*** Begin section ***
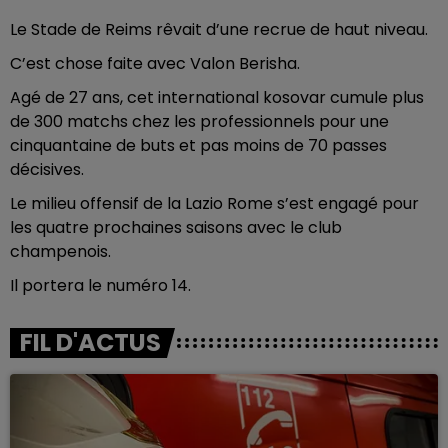
Le Stade de Reims rêvait d’une recrue de haut niveau.
C’est chose faite avec Valon Berisha.
Agé de 27 ans, cet international kosovar cumule plus
de 300 matchs chez les professionnels pour une
cinquantaine de buts et pas moins de 70 passes
décisives.
Le milieu offensif de la Lazio Rome s’est engagé pour
les quatre prochaines saisons avec le club
champenois.
Il portera le numéro 14.
FIL D'ACTUS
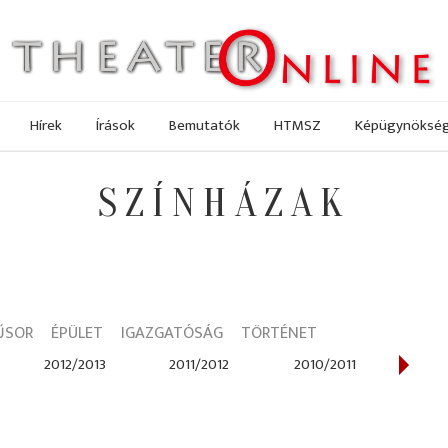
Hírek
Írások
Bemutatók
HTMSZ
Képügynöksé
SZÍNHÁZAK
ŰSOR
ÉPÜLET
IGAZGATÓSÁG
TÖRTÉNET
2012/2013
2011/2012
2010/2011
200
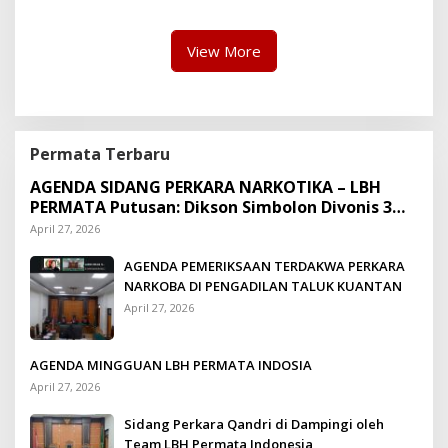
Suap Puluhan Juta Minta di
Hapus Berita Kian Menguat
View More
Permata Terbaru
AGENDA SIDANG PERKARA NARKOTIKA – LBH
PERMATA Putusan: Dikson Simbolon Divonis 3
Tahun Penjara
April 27, 2026
AGENDA PEMERIKSAAN TERDAKWA PERKARA
NARKOBA DI PENGADILAN TALUK KUANTAN
April 27, 2026
AGENDA MINGGUAN LBH PERMATA INDOSIA
April 27, 2026
Sidang Perkara Qandri di Dampingi oleh
Team LBH Permata Indonesia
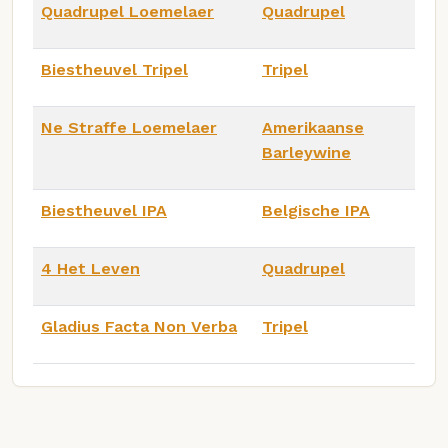
Quadrupel Loemelaer
Quadrupel
Biestheuvel Tripel
Tripel
Ne Straffe Loemelaer
Amerikaanse
Barleywine
Biestheuvel IPA
Belgische IPA
4 Het Leven
Quadrupel
Gladius Facta Non Verba
Tripel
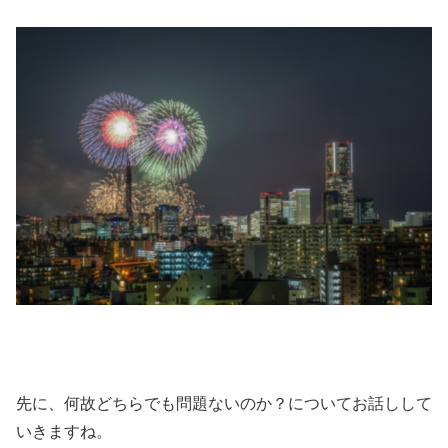
先に、何故どちらでも問題ないのか？についてお話しして
いきますね。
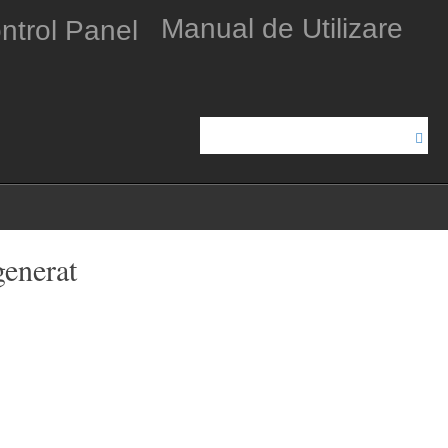
Manual de Utilizare
generat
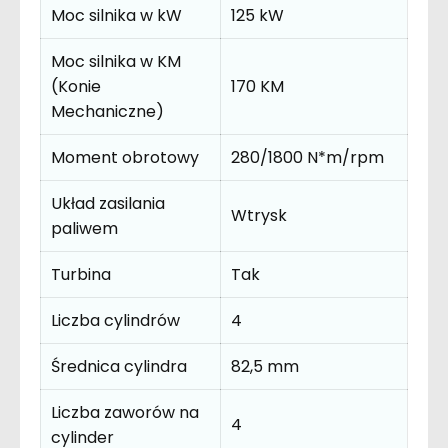
Moc silnika w kW
125 kW
Moc silnika w KM
(Konie
170 KM
Mechaniczne)
Moment obrotowy
280/1800 N*m/rpm
Układ zasilania
Wtrysk
paliwem
Turbina
Tak
Liczba cylindrów
4
Średnica cylindra
82,5 mm
Liczba zaworów na
4
cylinder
*** End section ***
--- Instruction ---
Reproduce the text of every item above, substituting "Triple" for each occurrence of "Tripel" and keeping everything else unchanged. Leave the pictures out of your answer.

--- Solution ---
Le Stade de Reims rêvait d’une recrue de haut niveau.
C’est chose faite avec Valon Berisha.
Agé de 27 ans, cet international kosovar cumule plus
de 300 matchs chez les professionnels pour une
cinquantaine de buts et pas moins de 70 passes
décisives.
Le milieu offensif de la Lazio Rome s’est engagé pour
les quatre prochaines saisons avec le club
champenois.
Il portera le numéro 14.
FIL D'ACTUS
Hírek
Írások
Bemutatók
HTMSZ
Képügynöksé
SZÍNHÁZAK
ŰSOR
ÉPÜLET
IGAZGATÓSÁG
TÖRTÉNET
2012/2013
2011/2012
2010/2011
200
Suap Puluhan Juta Minta di
Hapus Berita Kian Menguat
View More
Permata Terbaru
AGENDA SIDANG PERKARA NARKOTIKA – LBH
PERMATA Putusan: Dikson Simbolon Divonis 3
Tahun Penjara
April 27, 2026
AGENDA PEMERIKSAAN TERDAKWA PERKARA
NARKOBA DI PENGADILAN TALUK KUANTAN
April 27, 2026
AGENDA MINGGUAN LBH PERMATA INDOSIA
April 27, 2026
Sidang Perkara Qandri di Dampingi oleh
Team LBH Permata Indonesia
Quadrupel Loemelaer
Quadrupel
Biestheuvel Triple
Triple
Ne Straffe Loemelaer
Amerikaanse
Barleywine
Biestheuvel IPA
Belgische IPA
4 Het Leven
Quadrupel
Gladius Facta Non Verba
Triple
先に、何故どちらでも問題ないのか？についてお話しして
いきますね。
Manual de Utilizare
generat
Moc silnika w kW
125 kW
Moc silnika w KM
(Konie
170 KM
Mechaniczne)
Moment obrotowy
280/1800 N*m/rpm
Układ zasilania
Wtrysk
paliwem
Turbina
Tak
Liczba cylindrów
4
Średnica cylindra
82,5 mm
Liczba zaworów na
4
cylinder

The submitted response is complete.